Google's Programmatic Walls Get Higher By Removing YouTube From AdX

Google this week announced it will remove YouTube inventory from the DoubleClick Ad Exchange by the end of the year. This is a “walled garden” being built before your very eyes.

No, it’s not a wall quite like the one from HBO’s “Game of Thrones” -- a Google representative said to Real-Time Daily that the move will only impact a “relatively small amount of YouTube buying” -- but it does give YouTube, and therefore Google, an air of exclusivity.

Jeff Green, CEO of The Trade Desk, said that while YouTube only represents a small piece of its business -- less than 2% -- he is “worr[ied] that it’s a step back for Google in supporting the open ads marketplace.” 

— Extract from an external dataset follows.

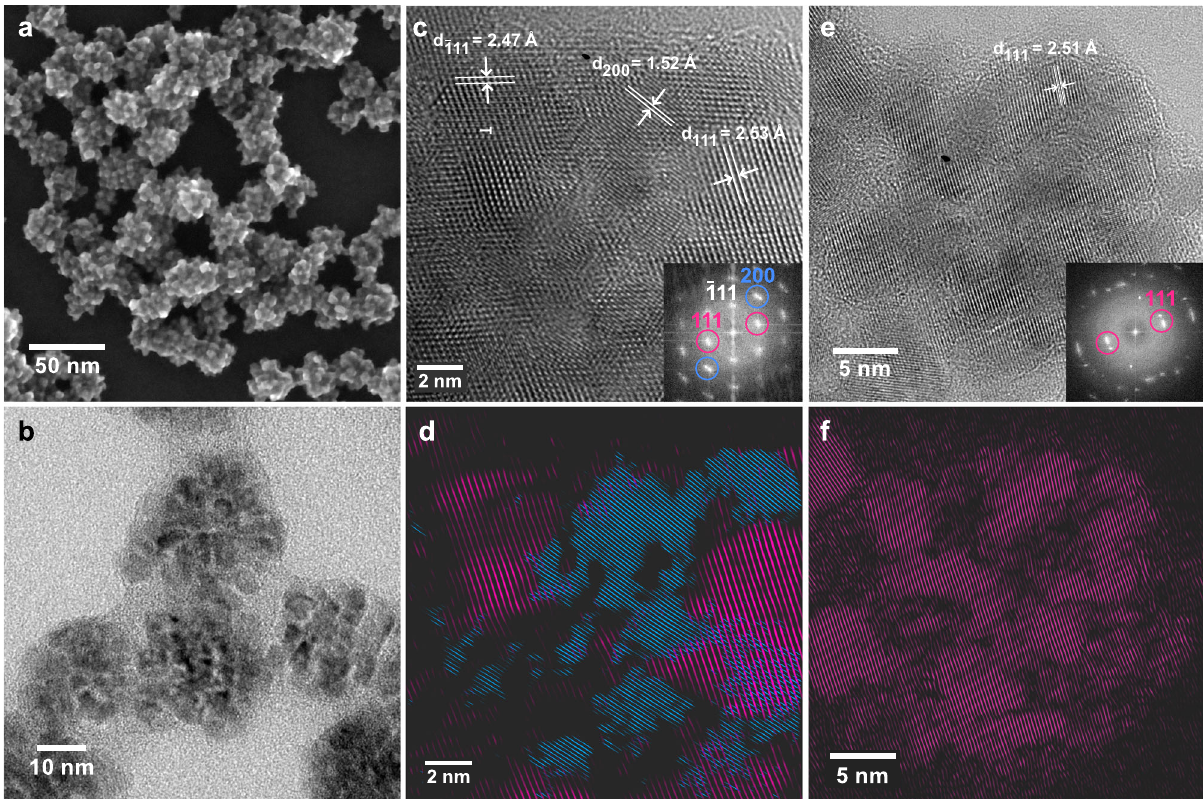
Fig. 1 SEM and TEM images of CoO assemblies at the end of the reaction. Different magni fi cations highlight their hierarchical structure. a Probe- corrected SEM image of spherical assemblies built of irregularly shaped crystallites. b TEM image of assemblies grown after 90 min of reaction time. c HR- TEM image and the corresponding Fourier transformation (FT) (inset) reveal that an assembly exhibits different crystallite orientations. A dislocation in the (111) plane is marked with a white T. d Filtered image of c by inverse FT of the frequency components highlighted by circles in c selectively showing the (111) orientation in violet and the (200) orientation in blue. e HR-TEM image of a different assembly and its corresponding FT, and f fi ltered inverse FT of e highlighting only the (111) orientation. Individual crystallites do not align to each other in a common crystallographic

“YouTube was once the biggest property in programmatic,” Green added. “They are a very small part of it now.”

Similarly, TubeMogul’s CEO and co-founder Brett Wilson said that YouTube represented less than 5% of the total ad spend through TubeMogul's platform during Q2 2015. He was disappointed nonetheless.

For advertisers, this is an unfortunate development as they are now effectively prohibited from buying non-skippable video ads and from using data for targeting on YouTube,” Wilson said.

Of course, Green, Wilson and other ad tech platforms will be disappointed because even though YouTube only accounted for a relatively small portion of their businesses, it cuts off a premium supply source nonetheless.

The walled gardens have risen higher. If an advertiser wants to do everything on YouTube, they have to use Google-owned platforms and Google data. An advertiser can still programmatically buy YouTube ads, but it has to be through the AdWords API or via DoubleClick Bid Manager.

For its part, the move gives Google even more control over one of the most sought after video hubs on the Web. By putting YouTube inventory on the open marketplace (even though it was only a small amount), Google was relinquishing some of its authority. It now wants to reel it back in.

While disappointed, Green credited Google for what it has done (not what it plans to do). He acknowledged that Google's participation in the open marketplace -- slim and short though it may have been -- was a "catalyst to forcing more of the premium content (non-UGC) to participate."